Introduction: Agenesis of gallbladder is a very rare congenital abnormality that usually has no characteristic symptomatology and maybe associated to other anatomical malformations. Many of these patients develop a typical symptomatology of biliary colic leading the patient and the surgeon to the operating room. When surgical decision is taken it is better to remain at the level of a diagnostic laparoscopy because further surgical investigation may lead to detrimental biliary tract injuries.
Methods: A 46-year-old man presented with a 1 month history of right upper quadrant pain radiating to the right scapula. Ultrasonography revealed cholelithiasis, gallbladder wall thickening, and a dilated common bile duct.

Results: The patient went to the operating room for a laparoscopic cholecystectomy, but during the laparoscopy the identification of the gallbladder was unsuccessful. The common bile duct (CBD) was identified and found dilated; the gallbladder and cystic duct were inexistent.

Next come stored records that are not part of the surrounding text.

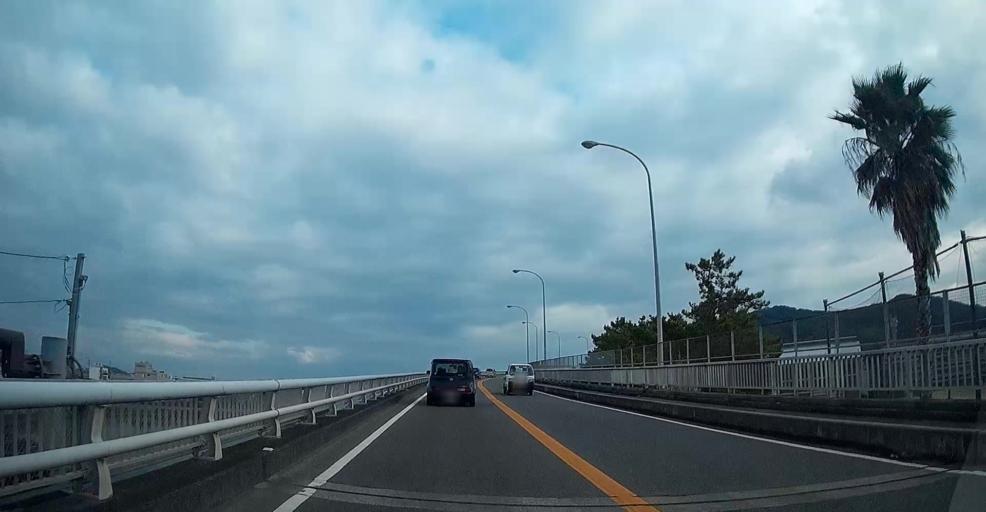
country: JP
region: Kumamoto
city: Hondo
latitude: 32.4473
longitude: 130.2008
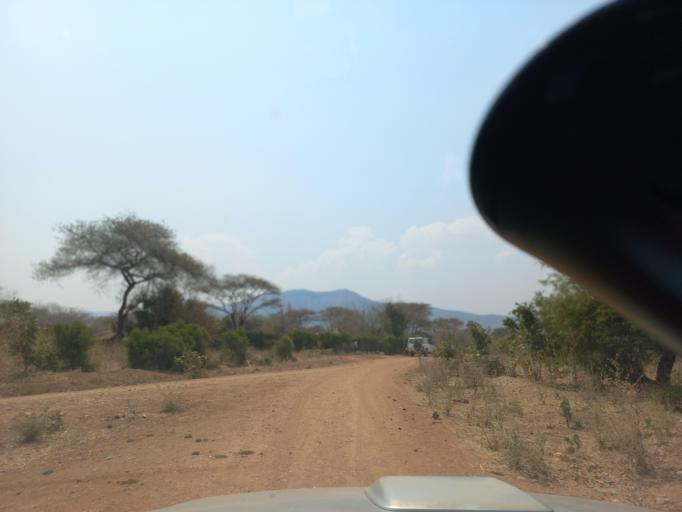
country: ZW
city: Chirundu
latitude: -15.9083
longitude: 28.6860
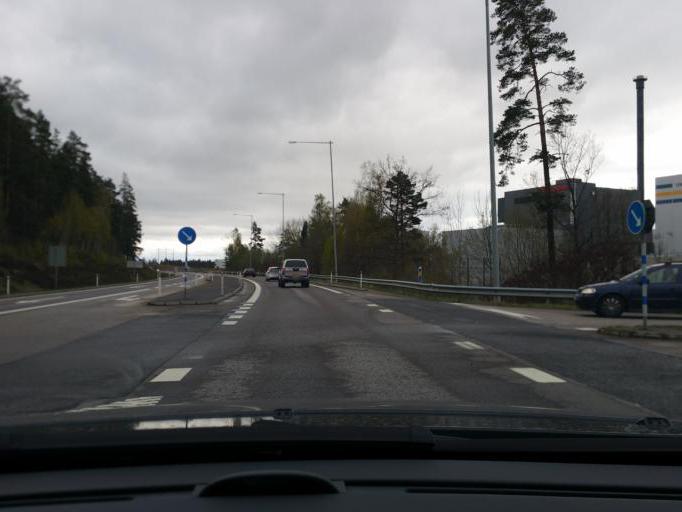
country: SE
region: Kronoberg
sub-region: Vaxjo Kommun
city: Vaexjoe
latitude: 56.8694
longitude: 14.8388
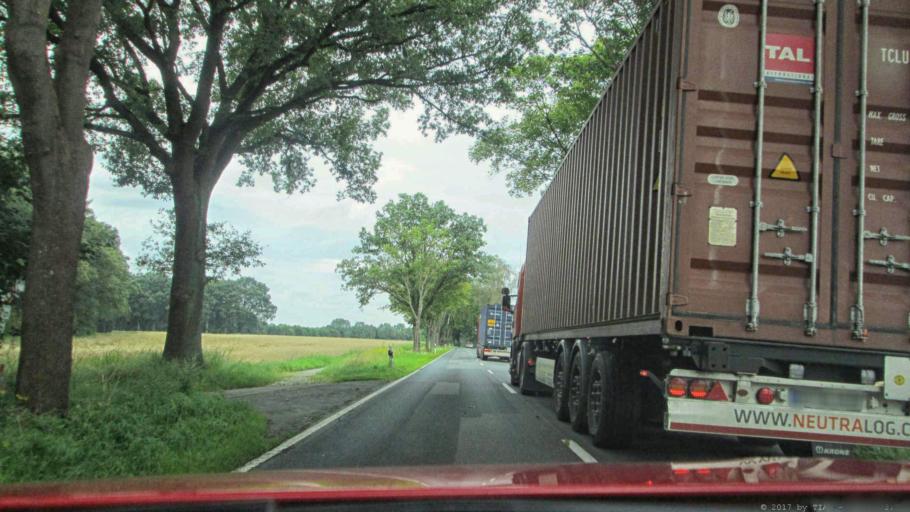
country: DE
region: Lower Saxony
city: Bodenteich
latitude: 52.8608
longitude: 10.6789
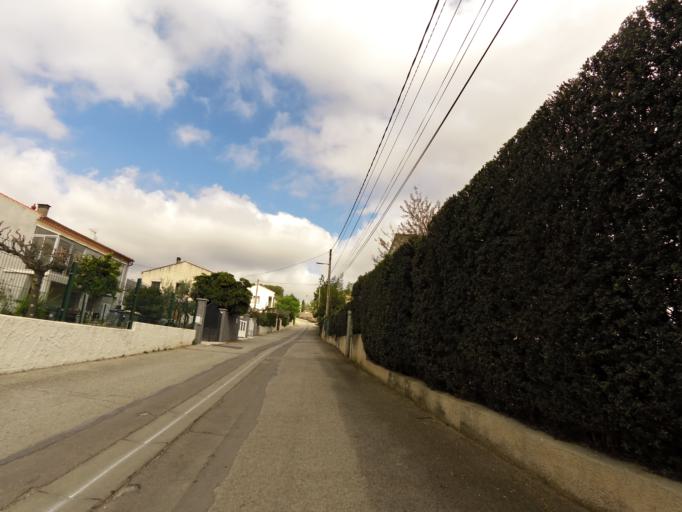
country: FR
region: Languedoc-Roussillon
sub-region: Departement du Gard
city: Vergeze
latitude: 43.7459
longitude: 4.2250
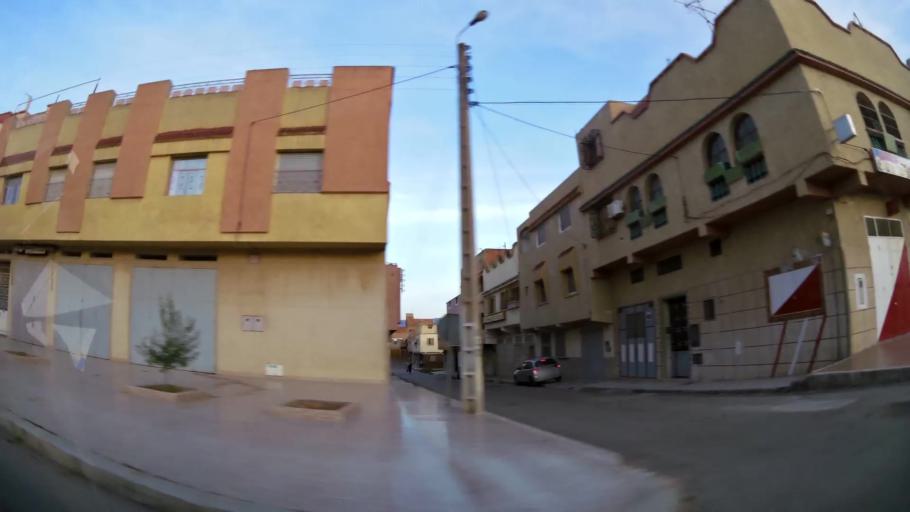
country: MA
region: Oriental
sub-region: Oujda-Angad
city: Oujda
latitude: 34.6796
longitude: -1.8781
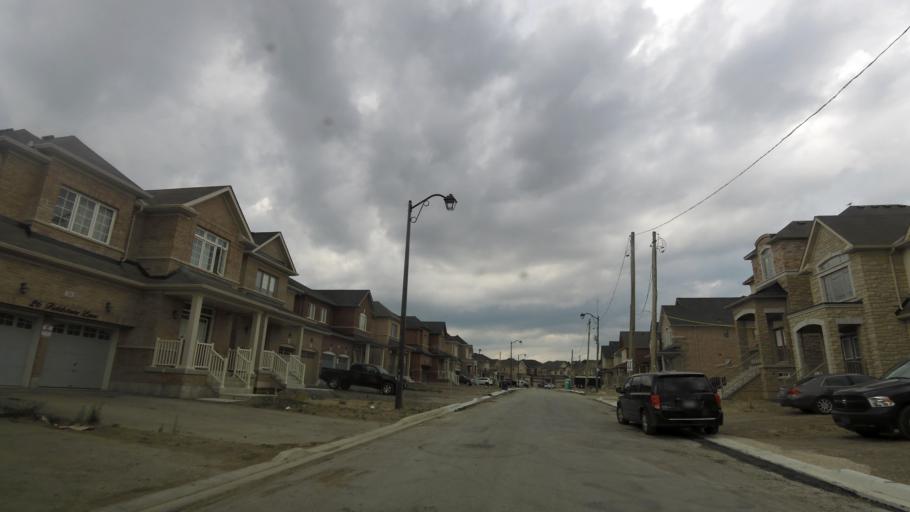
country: CA
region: Ontario
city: Brampton
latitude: 43.7523
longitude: -79.8391
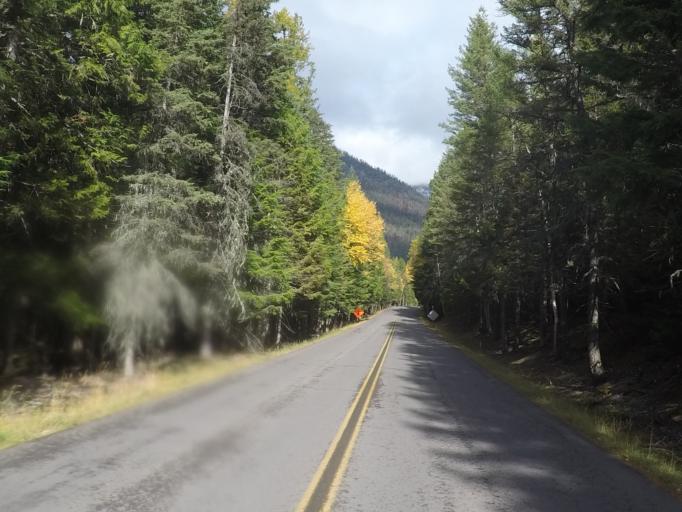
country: US
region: Montana
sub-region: Flathead County
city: Columbia Falls
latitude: 48.6350
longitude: -113.8634
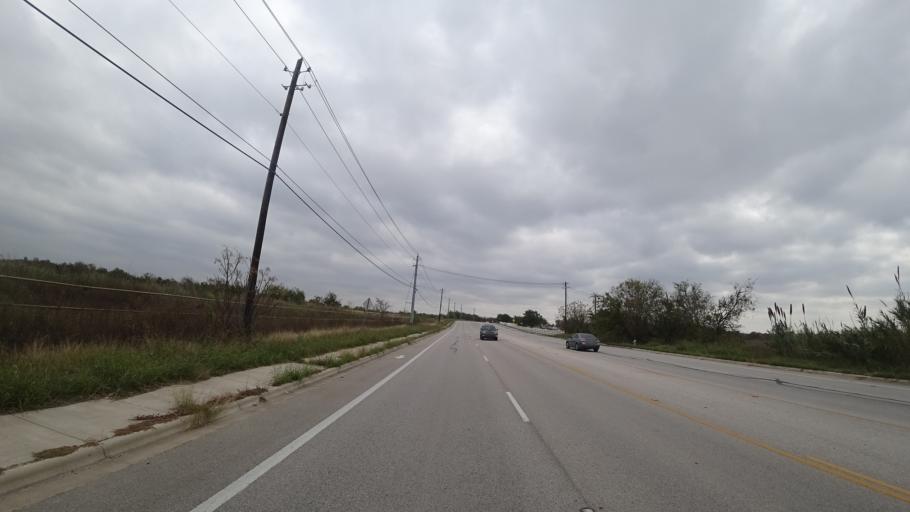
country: US
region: Texas
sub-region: Travis County
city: Pflugerville
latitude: 30.3956
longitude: -97.6312
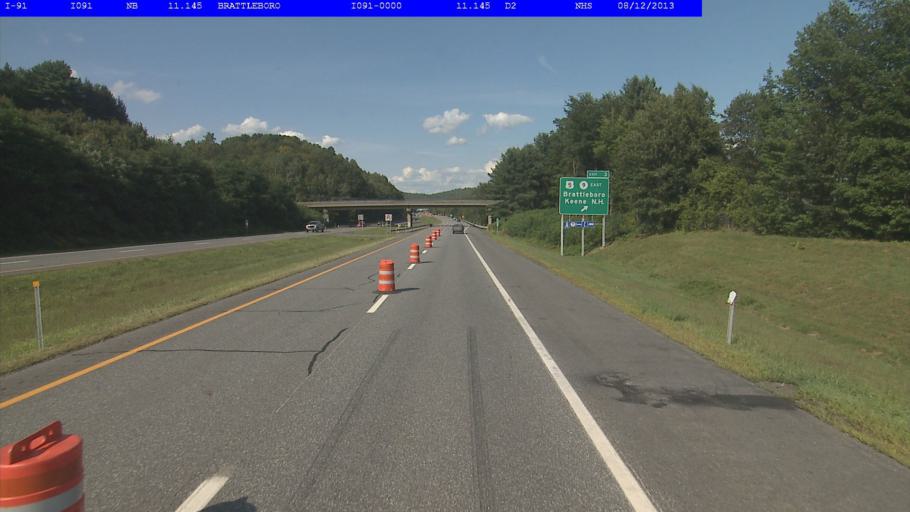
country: US
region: Vermont
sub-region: Windham County
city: Brattleboro
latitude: 42.8809
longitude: -72.5634
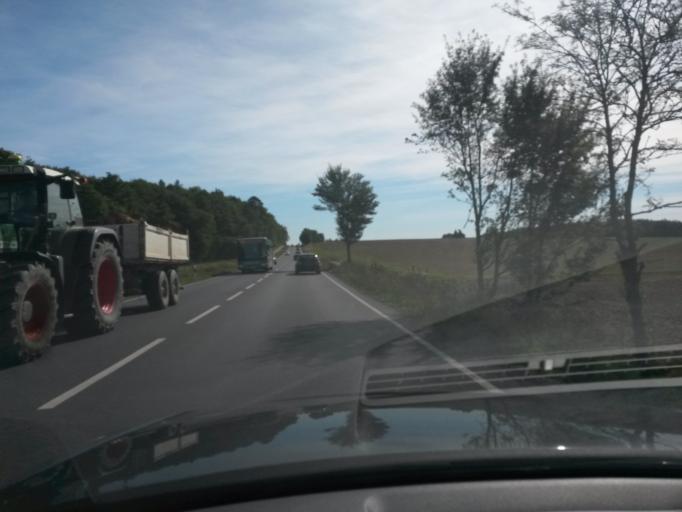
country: DE
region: Bavaria
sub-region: Regierungsbezirk Unterfranken
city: Kist
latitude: 49.7581
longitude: 9.8513
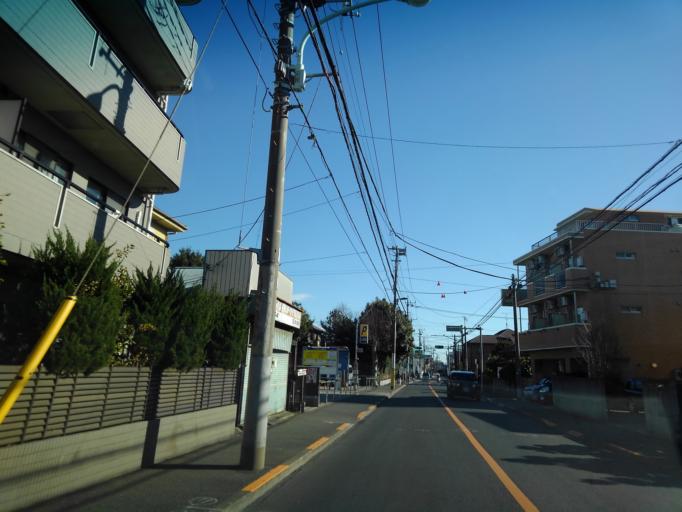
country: JP
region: Tokyo
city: Chofugaoka
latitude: 35.6636
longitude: 139.5201
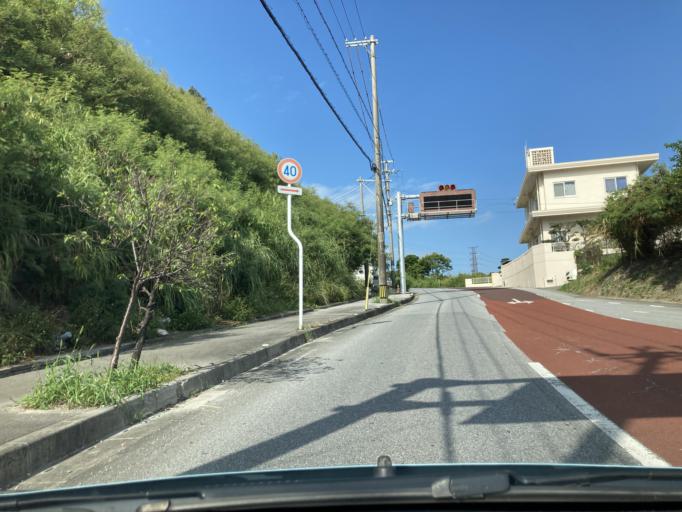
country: JP
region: Okinawa
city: Ginowan
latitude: 26.2736
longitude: 127.7968
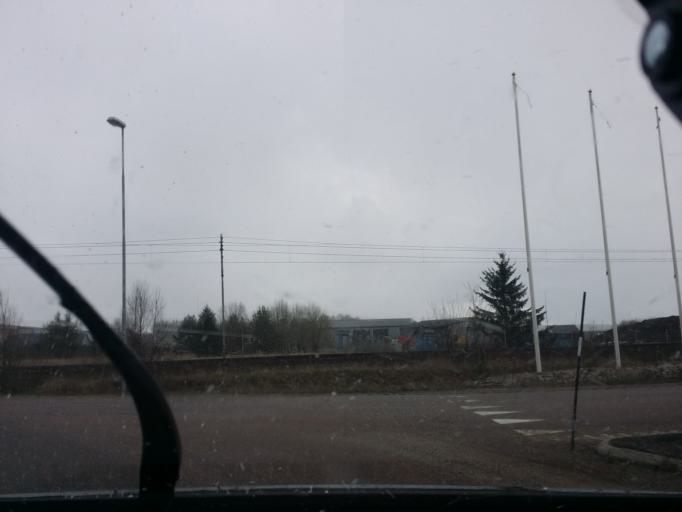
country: SE
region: Vaestmanland
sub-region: Sala Kommun
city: Sala
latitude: 59.9102
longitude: 16.6192
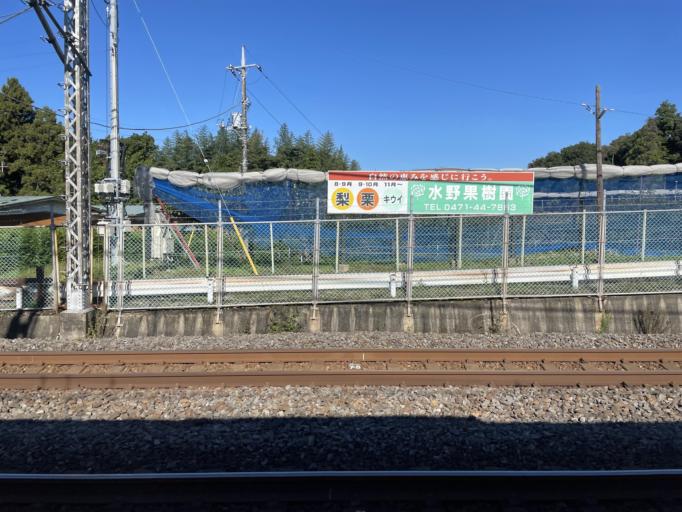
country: JP
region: Chiba
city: Kashiwa
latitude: 35.8371
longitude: 139.9383
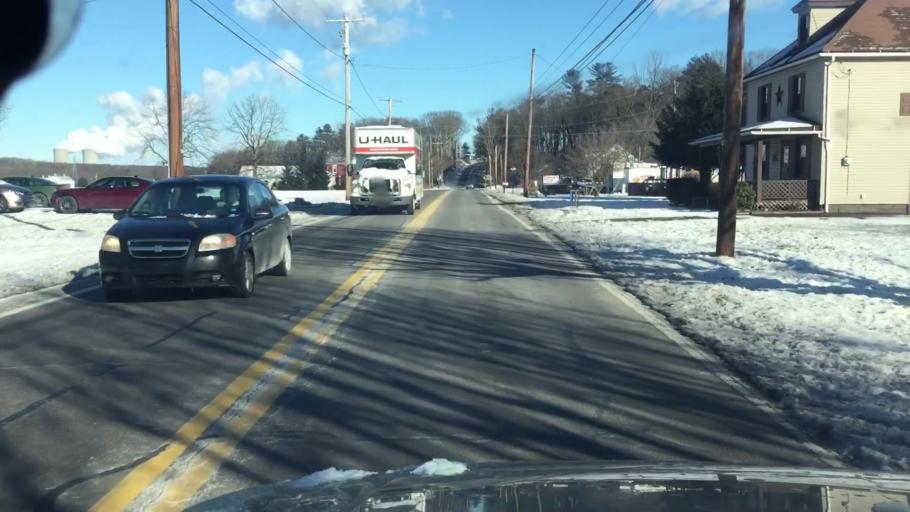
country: US
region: Pennsylvania
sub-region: Luzerne County
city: Nescopeck
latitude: 41.0538
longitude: -76.2061
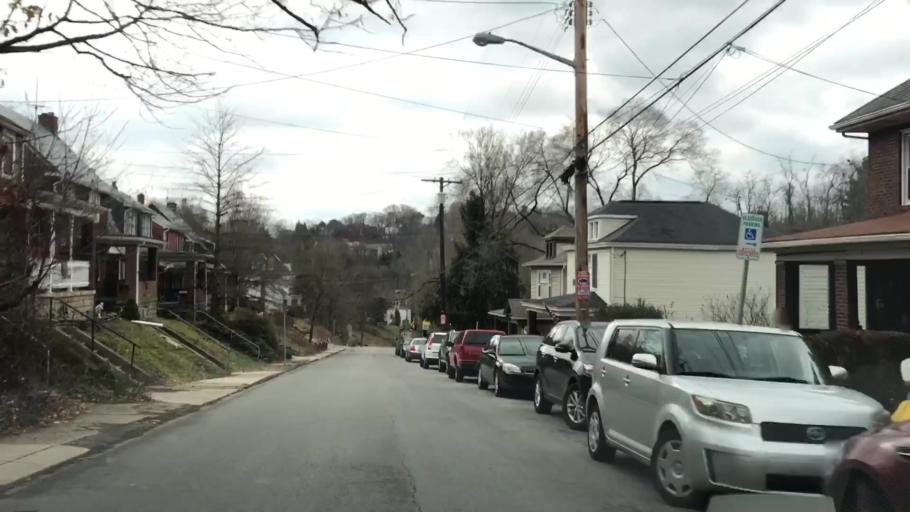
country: US
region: Pennsylvania
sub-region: Allegheny County
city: Crafton
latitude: 40.4408
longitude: -80.0513
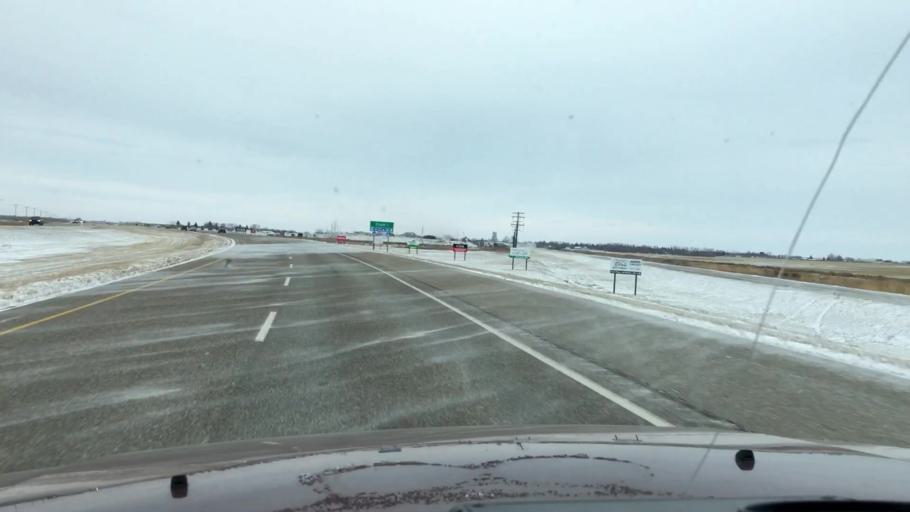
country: CA
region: Saskatchewan
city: Watrous
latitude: 51.0668
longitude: -105.8359
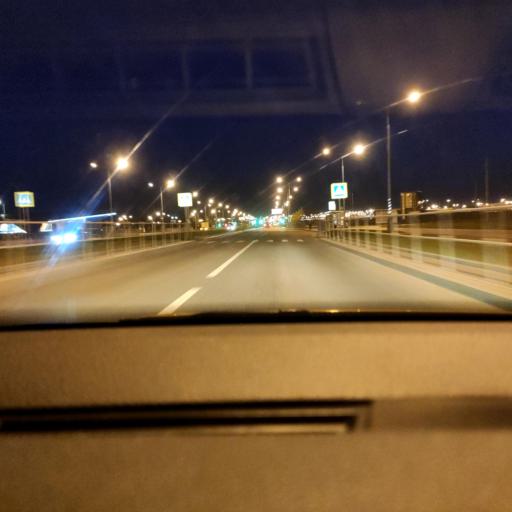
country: RU
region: Moskovskaya
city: Kommunarka
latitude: 55.5705
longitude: 37.4594
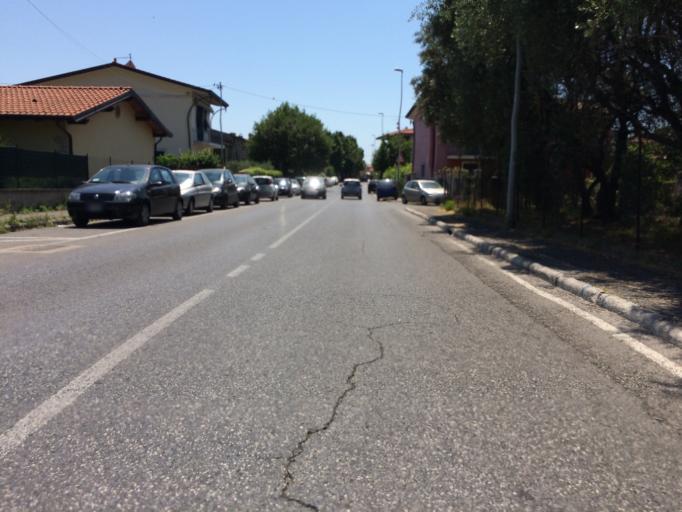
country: IT
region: Tuscany
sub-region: Provincia di Massa-Carrara
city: Massa
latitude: 44.0418
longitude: 10.1338
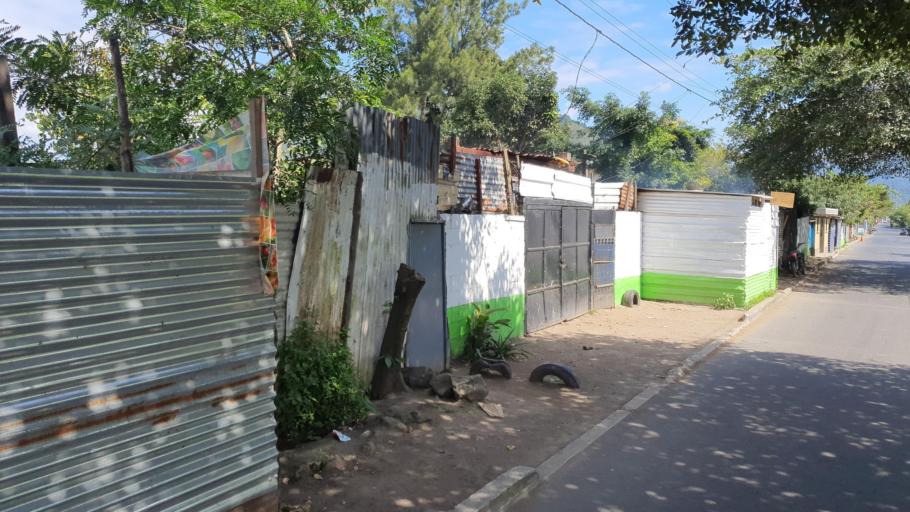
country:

The CBD was drained and a T-tube was placed during the same procedure. An intraoperative cholangiogram through the T-tube was done with no filling defects and free flow of contrast into the duodenum.

Conclusion: The incidence of agenesis of the gallbladder is between 0.01% and 0.04%, or 1 in 6,000 live births. Encountering gallbladder agenesis during an operation represents a dilemma since there is no consensus for an adequate treatment when the patient is symptomatic; this prompts the conversion to an open procedure for many surgeons since some physicians have emphasized the need for a thorough surgical exploration.

Key words: Gallbladder; Agenesis of; Congenital abnormalities; Cholecystectomy.